Morris Traversal allows us to perform inorder traversal using O(1) extra space, by temporarily creating
a "thread" (a right pointer) from a node's predecessor back to the node.

For each node:

  • If it has no left child - visit it directly.
  • If it has a left child - find its inorder predecessor.
    • If the predecessor's right pointer is empty - create a temporary link to the current node and move left.
    • If the predecessor's right pointer already points to the current node - remove the link, visit the node, and move right.

We decrement k each time we "visit" a node.
The node where k becomes 0 is the k-th smallest.
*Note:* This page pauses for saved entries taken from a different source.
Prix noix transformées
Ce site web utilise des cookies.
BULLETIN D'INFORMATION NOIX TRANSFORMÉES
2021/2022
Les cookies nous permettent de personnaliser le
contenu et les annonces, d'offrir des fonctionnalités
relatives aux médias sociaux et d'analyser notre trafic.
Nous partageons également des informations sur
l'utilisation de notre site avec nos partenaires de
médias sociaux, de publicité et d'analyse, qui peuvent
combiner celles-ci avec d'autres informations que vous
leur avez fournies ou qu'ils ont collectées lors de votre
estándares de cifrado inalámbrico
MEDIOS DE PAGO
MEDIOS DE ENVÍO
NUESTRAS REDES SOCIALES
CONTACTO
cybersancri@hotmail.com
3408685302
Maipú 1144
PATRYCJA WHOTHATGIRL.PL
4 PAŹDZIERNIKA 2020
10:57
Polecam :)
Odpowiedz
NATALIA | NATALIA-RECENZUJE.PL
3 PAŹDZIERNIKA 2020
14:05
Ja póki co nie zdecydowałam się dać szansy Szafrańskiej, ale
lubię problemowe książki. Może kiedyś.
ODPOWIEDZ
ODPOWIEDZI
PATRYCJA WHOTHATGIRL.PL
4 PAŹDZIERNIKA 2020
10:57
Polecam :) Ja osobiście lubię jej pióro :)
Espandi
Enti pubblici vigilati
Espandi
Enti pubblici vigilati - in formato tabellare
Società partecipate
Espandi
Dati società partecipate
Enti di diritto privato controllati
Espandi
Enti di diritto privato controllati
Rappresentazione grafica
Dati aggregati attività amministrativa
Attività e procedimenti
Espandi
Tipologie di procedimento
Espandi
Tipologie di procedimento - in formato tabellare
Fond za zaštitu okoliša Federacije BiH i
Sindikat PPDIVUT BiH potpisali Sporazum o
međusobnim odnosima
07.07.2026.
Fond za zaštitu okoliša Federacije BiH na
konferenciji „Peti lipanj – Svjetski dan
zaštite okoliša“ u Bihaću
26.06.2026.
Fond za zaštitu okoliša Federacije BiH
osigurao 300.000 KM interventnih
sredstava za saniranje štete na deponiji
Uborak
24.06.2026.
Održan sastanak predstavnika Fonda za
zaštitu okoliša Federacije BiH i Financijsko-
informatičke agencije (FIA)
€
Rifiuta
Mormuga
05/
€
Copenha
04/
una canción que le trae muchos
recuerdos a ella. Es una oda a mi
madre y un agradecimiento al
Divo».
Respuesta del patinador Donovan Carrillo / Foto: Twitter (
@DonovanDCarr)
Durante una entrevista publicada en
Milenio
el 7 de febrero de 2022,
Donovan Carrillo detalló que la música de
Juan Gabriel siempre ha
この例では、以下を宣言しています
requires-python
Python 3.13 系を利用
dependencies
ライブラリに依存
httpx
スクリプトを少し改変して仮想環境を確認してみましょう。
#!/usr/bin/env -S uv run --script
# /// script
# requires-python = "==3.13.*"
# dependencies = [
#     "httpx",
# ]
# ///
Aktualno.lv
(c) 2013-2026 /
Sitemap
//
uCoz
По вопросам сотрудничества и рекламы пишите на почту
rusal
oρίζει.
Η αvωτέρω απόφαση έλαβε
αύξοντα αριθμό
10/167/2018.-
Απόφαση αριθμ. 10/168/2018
This works because we simulate the inorder order without extra memory.

Algorithm

  1. Set curr = root.
  2. While curr is not null:
    • Case 1: No left child
      • Visit curr (decrement k).
      • If k == 0, return curr.val.
      • Move to curr.right.
    • Case 2: Has a left child
      • Find the inorder predecessor (pred = rightmost node in left subtree).
      • If pred.right is null:
        • Create a temporary thread: pred.right = curr.
        • Move curr to its left child.
      • Else (thread already exists):
        • Remove the thread: pred.right = null.
        • Visit curr (decrement k).
        • If k == 0, return curr.val.
        • Move to curr.right.
  3. If traversal ends without finding k nodes, return -1.
# Definition for a binary tree node.
# class TreeNode:
#     def __init__(self, val=0, left=None, right=None):
#         self.val = val
#         self.left = left
#         self.right = right

class Solution:
    def kthSmallest(self, root: Optional[TreeNode], k: int) -> int:
        curr = root

        while curr:
            if not curr.left:
                k -= 1
                if k == 0:
                    return curr.val
                curr = curr.right
            else:
                pred = curr.left
                while pred.right and pred.right != curr:
                    pred = pred.right

                if not pred.right:
                    pred.right = curr
                    curr = curr.left
                else:
                    pred.right = None
                    k -= 1
                    if k == 0:
                        return curr.val
                    curr = curr.right

        return -1

Time & Space Complexity

  • Time complexity: O(n)O(n)
  • Space complexity: O(1)O(1)

Common Pitfalls

Using Pre-Order or Post-Order Instead of In-Order

A BST's defining property is that in-order traversal yields sorted values. Using pre-order or post-order traversal does not produce sorted output, so you cannot simply pick the k-th visited node. Always use in-order traversal (left, node, right) to get elements in ascending order.

Off-by-One Errors with k

The k-th smallest element is at index k-1 in a zero-indexed array or corresponds to the k-th decrement of a counter starting at k. Mixing up one-based and zero-based indexing leads to returning the wrong element. Be consistent: if using a counter, return when it reaches zero; if using an array, access index k-1.

Not Stopping Early

When counting nodes during traversal, there is no need to visit the entire tree once the k-th element is found. Failing to return early means wasted computation, especially in large trees where k is small. Use a flag or check the counter after each visit to terminate as soon as possible.